HLA-G is an immunosuppressive molecule expressed by a broad range of solid tumors and is associated with immune evasion and poor clinical outcomes. By disrupting the ILT2–HLA-G axis, BND-22 reverses inhibitory “do not eat me” signaling in macrophages and enhances the cytotoxic activity of NK cells and CD8⁺ T cells, resulting in coordinated activation of both the innate and adaptive immune systems.

BND-22 demonstrated a favorable safety profile and encouraging anti-tumor activity as both monotherapy and in combination with pembrolizumab and cetuximab. Clinical activity was particularly notable in patients with microsatellite-stable colorectal cancer (MSS-CRC) and cholangiocarcinoma, including patients who had relapsed following prior cetuximab treatment and those with liver metastases. Pharmacodynamic analyses showed dose-dependent activation of ILT2-expressing T cells, NK cells, and monocytes.

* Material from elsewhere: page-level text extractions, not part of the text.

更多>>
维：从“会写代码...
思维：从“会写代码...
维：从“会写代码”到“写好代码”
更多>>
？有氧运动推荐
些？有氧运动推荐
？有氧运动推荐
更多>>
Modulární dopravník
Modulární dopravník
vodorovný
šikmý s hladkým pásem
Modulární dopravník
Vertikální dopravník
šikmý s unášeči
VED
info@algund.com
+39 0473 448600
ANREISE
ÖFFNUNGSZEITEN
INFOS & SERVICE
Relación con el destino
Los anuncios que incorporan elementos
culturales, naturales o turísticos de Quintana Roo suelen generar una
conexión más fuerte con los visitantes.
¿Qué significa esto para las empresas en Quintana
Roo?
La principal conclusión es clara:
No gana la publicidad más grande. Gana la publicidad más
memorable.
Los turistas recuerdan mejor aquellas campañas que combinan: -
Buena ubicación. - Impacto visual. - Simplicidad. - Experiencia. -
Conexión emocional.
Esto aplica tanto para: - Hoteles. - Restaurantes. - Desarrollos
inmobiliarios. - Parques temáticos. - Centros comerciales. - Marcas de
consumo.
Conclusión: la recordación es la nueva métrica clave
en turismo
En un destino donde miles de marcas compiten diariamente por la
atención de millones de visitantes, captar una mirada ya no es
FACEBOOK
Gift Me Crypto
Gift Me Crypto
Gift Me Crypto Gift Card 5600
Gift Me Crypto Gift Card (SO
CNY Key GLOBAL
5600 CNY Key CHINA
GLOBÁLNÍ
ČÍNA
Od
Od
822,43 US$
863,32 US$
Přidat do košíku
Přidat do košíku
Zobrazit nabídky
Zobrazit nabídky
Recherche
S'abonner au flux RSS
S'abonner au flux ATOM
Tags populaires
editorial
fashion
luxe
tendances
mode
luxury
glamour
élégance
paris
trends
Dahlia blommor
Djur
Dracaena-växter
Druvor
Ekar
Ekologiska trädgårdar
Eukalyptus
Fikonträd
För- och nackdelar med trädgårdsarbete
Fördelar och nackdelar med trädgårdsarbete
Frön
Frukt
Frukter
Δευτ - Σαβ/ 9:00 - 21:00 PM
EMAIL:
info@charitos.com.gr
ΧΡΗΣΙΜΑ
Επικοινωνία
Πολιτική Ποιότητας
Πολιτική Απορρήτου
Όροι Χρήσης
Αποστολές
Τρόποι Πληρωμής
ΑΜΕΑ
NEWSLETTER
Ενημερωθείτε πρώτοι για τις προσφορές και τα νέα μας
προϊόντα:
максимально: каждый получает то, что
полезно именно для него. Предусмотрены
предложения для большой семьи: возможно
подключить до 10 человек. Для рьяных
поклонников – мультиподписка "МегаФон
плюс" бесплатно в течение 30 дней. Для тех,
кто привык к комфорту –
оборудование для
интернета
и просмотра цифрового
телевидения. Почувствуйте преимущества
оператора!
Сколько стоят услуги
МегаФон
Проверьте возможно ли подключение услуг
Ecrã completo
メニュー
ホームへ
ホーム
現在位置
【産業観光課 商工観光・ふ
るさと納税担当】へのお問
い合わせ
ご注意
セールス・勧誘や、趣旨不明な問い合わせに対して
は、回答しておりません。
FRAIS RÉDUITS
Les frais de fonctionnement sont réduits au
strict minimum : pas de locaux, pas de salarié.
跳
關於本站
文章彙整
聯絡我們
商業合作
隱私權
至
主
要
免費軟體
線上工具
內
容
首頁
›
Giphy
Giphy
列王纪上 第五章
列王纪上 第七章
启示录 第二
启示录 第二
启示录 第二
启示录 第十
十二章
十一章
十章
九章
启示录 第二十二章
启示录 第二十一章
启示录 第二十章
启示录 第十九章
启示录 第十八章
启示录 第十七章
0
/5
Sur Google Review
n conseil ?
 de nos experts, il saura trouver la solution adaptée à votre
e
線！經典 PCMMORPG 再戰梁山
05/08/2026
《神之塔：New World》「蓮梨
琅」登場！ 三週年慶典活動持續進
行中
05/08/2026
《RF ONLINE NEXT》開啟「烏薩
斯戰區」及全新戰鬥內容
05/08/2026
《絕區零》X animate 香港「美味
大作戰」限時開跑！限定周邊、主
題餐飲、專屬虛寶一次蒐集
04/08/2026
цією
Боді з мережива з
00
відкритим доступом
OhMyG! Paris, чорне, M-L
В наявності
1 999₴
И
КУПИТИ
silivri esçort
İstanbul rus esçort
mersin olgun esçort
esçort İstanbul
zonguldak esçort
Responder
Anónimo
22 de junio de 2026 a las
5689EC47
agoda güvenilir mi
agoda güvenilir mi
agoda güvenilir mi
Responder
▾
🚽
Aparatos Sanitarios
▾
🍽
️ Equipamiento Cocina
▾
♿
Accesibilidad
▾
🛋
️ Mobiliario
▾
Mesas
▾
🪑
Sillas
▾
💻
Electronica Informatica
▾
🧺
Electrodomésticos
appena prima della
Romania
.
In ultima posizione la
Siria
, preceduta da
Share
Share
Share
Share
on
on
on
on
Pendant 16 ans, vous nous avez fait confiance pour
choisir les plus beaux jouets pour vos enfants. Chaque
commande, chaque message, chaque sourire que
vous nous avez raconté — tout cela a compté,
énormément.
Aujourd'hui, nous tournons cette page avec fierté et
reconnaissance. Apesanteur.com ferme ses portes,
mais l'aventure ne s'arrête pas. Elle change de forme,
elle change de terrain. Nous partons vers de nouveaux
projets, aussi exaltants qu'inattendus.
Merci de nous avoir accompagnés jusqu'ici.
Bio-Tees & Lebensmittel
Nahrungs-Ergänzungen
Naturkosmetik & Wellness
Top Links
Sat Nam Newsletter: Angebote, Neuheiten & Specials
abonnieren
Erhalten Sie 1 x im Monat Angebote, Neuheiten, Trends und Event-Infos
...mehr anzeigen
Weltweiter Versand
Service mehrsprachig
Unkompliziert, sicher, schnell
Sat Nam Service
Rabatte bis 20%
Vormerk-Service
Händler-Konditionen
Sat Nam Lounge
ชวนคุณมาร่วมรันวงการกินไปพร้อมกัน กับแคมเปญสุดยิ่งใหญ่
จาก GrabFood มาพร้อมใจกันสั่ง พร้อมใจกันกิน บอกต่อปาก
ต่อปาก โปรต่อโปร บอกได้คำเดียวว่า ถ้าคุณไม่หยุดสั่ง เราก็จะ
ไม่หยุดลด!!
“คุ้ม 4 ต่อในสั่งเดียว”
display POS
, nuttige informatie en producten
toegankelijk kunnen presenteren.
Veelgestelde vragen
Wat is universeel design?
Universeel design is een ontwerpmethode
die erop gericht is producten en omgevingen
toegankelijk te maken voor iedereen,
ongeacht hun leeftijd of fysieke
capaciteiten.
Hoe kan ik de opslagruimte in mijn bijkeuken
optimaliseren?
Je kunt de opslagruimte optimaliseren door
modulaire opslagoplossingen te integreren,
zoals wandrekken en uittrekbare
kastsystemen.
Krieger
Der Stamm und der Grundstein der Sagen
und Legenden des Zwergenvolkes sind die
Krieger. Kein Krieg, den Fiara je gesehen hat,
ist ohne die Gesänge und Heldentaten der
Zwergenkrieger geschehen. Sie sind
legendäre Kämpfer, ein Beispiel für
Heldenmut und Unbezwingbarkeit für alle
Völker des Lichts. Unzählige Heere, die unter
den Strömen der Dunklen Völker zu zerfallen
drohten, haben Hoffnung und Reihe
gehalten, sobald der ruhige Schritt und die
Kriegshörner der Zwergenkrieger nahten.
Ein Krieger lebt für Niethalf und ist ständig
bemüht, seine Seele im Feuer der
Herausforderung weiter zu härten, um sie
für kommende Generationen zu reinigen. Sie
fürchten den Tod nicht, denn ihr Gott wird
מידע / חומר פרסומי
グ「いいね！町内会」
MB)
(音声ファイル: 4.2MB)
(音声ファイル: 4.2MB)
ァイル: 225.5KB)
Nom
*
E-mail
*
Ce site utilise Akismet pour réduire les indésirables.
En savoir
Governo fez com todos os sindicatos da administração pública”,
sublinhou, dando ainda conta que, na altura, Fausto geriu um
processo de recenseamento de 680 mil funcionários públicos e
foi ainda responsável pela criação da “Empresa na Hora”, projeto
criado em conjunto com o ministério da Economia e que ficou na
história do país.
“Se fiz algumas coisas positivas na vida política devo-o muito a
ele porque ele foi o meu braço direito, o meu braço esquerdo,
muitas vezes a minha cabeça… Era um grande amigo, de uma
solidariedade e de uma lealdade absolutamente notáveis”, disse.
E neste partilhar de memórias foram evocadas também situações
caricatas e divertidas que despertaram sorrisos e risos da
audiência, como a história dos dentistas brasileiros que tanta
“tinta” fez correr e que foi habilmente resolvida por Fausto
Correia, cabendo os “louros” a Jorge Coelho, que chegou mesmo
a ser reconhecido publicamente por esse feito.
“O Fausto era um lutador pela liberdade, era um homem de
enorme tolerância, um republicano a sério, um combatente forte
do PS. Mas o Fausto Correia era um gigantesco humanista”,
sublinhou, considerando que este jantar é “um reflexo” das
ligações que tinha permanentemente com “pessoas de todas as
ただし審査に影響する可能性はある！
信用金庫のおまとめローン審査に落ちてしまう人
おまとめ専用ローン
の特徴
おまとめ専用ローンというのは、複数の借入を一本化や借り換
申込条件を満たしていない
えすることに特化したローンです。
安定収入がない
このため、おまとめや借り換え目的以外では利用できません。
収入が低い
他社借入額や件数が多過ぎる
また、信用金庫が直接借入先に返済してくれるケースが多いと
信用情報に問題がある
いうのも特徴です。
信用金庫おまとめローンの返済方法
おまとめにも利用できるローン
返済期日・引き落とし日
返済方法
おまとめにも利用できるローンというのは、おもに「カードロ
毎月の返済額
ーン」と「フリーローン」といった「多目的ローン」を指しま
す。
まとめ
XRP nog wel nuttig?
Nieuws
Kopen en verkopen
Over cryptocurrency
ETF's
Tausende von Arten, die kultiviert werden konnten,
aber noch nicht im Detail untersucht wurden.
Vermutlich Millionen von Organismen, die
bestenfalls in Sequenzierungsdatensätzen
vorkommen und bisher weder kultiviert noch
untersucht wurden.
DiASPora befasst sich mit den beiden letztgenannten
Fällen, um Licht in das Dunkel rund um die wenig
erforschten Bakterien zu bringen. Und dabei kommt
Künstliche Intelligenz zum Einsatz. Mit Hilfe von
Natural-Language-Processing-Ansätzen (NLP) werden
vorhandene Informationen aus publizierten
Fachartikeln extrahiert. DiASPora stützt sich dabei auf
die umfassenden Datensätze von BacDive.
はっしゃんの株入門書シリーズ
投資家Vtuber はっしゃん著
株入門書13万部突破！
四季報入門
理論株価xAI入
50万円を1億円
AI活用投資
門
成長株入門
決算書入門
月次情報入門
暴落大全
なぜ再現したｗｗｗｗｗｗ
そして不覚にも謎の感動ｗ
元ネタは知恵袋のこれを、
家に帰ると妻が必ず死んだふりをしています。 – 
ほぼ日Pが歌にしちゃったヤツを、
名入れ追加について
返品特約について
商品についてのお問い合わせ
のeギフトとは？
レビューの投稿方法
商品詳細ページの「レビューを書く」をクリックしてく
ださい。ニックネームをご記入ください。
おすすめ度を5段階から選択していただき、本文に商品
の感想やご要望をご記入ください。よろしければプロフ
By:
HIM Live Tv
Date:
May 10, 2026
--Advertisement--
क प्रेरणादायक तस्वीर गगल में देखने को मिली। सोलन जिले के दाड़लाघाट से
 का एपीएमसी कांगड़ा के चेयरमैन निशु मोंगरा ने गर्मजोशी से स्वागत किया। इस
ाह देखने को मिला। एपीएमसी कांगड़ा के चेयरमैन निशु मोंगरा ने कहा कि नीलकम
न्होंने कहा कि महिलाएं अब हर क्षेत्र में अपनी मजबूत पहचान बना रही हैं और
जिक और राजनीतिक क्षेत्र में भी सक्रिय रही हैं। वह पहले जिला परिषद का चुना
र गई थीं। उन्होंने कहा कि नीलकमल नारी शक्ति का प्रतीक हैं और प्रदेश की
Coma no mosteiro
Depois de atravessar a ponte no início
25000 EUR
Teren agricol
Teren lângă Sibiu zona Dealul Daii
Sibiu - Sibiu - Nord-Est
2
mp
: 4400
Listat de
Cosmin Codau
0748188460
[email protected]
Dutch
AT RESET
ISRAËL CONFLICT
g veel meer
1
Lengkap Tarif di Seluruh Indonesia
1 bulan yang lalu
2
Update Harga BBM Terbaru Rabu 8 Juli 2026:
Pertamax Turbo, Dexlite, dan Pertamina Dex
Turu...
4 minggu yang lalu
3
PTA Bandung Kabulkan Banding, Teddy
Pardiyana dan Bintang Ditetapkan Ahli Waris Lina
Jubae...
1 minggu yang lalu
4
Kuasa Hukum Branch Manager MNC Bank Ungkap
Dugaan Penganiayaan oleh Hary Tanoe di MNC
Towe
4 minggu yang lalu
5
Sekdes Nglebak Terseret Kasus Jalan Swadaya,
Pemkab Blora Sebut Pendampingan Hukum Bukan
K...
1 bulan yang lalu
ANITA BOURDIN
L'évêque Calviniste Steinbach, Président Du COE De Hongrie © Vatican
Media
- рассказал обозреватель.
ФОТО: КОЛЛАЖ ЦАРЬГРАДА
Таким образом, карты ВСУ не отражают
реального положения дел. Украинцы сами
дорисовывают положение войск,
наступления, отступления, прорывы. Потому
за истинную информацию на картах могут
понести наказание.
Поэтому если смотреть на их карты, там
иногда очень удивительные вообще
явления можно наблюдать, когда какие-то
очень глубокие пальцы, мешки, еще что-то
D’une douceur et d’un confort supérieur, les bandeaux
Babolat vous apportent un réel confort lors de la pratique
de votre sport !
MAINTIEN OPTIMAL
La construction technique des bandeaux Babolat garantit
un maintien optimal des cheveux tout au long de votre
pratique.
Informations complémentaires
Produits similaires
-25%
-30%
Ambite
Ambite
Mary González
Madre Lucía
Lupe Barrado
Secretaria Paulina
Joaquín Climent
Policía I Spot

BND-22 is currently being evaluated in an ongoing Phase 2 study in combination with anti–PD-1, with the goal of identifying predictive biomarkers of response and refining patient selection strategies for future registrational studies.


See Clinical Trials

Biond retains worldwide development and commercialization rights to BND-22. The program represents a differentiated immuno-oncology approach designed to overcome tumor immune escape by targeting a central inhibitory pathway shared across multiple immune cell types.